Ese es el nuevo Brasil que será sede del Mundial. Un país que es ya la séptima economía del planeta y que, en poco más de diez años, logró que 36 millones de personas salieran de la miseria y que 42 millones ascendieran a la clase media. Que a pesar de los efectos negativos de la crisis mundial alcanzó los más bajos índices de desocupación de su historia. Que, según la OCDE, de todos los países del mundo, fue uno de los que más aumentó las inversiones en educación en los últimos diez años. Que se enorgullece de todas esas conquistas, pero que no oculta sus problemas, y se empeña en resolverlos.

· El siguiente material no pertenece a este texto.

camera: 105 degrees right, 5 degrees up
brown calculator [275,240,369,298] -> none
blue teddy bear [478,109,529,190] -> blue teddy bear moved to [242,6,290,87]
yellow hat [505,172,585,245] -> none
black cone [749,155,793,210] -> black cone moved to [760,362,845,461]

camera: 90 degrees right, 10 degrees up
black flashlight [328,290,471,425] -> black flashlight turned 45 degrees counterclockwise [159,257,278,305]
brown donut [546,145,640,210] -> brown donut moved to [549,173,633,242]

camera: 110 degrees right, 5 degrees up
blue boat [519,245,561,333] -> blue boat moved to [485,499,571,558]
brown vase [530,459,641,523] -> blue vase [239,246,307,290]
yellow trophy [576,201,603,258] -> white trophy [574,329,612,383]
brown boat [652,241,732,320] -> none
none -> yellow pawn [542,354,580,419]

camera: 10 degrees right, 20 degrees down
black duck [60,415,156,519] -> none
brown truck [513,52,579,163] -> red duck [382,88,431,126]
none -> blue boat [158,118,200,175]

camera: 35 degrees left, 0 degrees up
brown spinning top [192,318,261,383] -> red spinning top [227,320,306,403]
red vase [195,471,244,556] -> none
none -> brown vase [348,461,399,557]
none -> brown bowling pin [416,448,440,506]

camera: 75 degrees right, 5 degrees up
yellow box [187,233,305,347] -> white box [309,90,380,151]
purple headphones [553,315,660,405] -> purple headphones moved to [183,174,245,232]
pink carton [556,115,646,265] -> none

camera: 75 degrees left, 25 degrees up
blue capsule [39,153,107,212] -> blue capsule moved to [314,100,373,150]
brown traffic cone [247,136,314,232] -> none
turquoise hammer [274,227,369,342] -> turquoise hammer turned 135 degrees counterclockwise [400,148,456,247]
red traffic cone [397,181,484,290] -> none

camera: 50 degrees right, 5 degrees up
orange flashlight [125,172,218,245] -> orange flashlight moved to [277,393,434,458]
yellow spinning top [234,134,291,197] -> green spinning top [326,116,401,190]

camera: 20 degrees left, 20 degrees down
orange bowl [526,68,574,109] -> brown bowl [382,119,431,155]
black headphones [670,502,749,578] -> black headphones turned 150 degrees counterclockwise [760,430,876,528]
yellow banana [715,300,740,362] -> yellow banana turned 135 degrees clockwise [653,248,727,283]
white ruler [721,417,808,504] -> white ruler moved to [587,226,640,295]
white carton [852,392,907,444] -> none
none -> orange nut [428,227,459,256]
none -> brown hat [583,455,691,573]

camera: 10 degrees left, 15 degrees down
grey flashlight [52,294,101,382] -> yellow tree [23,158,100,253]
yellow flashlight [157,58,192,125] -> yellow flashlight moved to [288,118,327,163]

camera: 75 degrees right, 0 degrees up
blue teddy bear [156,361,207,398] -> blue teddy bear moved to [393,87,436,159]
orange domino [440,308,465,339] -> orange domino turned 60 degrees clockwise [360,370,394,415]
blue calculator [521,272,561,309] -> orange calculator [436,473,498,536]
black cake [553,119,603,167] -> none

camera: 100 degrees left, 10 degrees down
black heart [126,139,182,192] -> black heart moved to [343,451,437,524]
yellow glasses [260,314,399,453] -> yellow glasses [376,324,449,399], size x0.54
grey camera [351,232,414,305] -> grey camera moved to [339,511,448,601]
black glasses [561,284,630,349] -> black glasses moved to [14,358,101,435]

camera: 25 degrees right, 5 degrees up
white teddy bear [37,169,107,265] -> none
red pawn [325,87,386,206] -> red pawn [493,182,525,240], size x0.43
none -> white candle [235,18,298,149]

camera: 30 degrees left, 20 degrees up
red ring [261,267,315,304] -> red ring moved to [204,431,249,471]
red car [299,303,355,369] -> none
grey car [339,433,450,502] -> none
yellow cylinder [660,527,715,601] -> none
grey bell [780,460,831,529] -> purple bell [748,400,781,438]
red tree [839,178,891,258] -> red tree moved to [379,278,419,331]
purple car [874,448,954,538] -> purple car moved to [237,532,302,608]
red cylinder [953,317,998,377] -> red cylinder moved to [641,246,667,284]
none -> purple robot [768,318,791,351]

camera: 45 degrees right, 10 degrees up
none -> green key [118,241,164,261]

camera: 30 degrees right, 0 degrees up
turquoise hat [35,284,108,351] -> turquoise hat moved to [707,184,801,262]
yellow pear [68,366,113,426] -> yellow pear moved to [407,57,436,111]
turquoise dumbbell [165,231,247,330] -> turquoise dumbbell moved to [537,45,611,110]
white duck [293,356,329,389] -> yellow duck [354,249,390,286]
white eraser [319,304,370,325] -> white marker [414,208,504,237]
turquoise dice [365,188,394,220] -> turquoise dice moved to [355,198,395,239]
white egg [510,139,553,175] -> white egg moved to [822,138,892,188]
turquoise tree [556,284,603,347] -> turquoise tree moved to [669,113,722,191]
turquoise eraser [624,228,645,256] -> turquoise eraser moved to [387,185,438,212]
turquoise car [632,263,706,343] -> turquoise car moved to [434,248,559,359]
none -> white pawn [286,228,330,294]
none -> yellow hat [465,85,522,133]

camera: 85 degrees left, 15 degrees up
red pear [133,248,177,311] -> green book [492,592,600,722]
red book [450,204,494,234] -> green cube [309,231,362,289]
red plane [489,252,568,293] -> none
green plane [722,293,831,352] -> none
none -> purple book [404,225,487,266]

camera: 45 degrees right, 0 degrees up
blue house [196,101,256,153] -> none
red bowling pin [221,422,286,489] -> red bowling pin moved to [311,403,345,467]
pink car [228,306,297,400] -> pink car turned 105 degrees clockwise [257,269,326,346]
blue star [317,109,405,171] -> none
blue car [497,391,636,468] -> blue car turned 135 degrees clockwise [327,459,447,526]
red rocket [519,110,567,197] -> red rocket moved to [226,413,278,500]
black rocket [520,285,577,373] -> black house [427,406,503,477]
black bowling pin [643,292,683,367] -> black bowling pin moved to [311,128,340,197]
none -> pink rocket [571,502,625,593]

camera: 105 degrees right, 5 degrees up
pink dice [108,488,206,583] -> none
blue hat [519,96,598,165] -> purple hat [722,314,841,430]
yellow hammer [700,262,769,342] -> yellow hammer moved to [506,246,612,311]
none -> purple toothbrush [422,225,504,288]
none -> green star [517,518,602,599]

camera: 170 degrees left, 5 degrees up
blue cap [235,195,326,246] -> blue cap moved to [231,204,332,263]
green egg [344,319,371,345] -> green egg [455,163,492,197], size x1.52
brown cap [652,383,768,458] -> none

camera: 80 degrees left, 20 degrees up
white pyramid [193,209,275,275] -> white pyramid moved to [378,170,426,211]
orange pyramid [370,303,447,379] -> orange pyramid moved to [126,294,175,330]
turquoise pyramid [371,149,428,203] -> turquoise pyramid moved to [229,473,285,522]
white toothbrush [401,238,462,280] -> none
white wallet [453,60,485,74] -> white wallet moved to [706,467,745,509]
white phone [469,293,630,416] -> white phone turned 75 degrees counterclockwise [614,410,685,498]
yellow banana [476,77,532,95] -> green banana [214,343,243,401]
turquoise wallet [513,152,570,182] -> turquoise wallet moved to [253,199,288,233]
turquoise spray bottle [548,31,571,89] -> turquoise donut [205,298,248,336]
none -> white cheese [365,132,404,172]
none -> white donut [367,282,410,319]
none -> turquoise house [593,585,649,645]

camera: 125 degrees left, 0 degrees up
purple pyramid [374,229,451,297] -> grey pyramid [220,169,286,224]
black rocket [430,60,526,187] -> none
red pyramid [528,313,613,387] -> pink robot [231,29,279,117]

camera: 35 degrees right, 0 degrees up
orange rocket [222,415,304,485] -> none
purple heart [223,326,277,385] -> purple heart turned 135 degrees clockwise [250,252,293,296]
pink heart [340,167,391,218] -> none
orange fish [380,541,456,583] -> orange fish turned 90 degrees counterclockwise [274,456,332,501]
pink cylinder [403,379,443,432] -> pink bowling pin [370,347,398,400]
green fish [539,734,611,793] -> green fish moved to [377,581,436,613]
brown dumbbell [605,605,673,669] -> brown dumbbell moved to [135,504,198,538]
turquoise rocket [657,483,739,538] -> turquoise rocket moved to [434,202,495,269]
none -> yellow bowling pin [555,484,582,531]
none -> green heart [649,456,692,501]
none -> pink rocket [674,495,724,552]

No obstante todo lo anterior, la celebración del Mundial se encuentra en el centro de una feroz lucha política y electoral en Brasil. A medida que se acercan las elecciones (en octubre), los ataques al evento son cada vez más sectarios e irracionales. Las críticas, naturalmente, son parte de la vida democrática; cuando se hacen con sinceridad, ayudan a perfeccionar la preparación para ese gran acontecimiento deportivo. Pero ciertos sectores parecen desear el fracaso del Mundial, como si de ello dependiera su victoria en las elecciones. Y no vacilan en diseminar informaciones falsas que a veces encuentran eco en la prensa internacional, que no toma el cuidado de verificarlas. A pesar de todo, Brasil está preparado, dentro y fuera de la cancha, para realizar un buen Mundial ––y así lo hará.

Nuestra selección es la única que ha participado en las 19 ediciones de la Copa Mundial y siempre nos recibieron bien en los otros países. Ha llegado el momento de retribuir con la hospitalidad y la alegría del brasileño. La demanda de boletos ha sido fuerte, con solicitudes de más de 200 países. Ésta es una extraordinaria oportunidad para que miles de visitantes vengan a conocer más a fondo lo mejor de Brasil: su pueblo.

La importancia del Mundial no es sólo económica o comercial. En realidad, el mundo va a encontrarse en Brasil invitado por el futbol. Demostrará, una vez más, que la idea de una comunidad internacional pacífica y fraternal no es una utopía.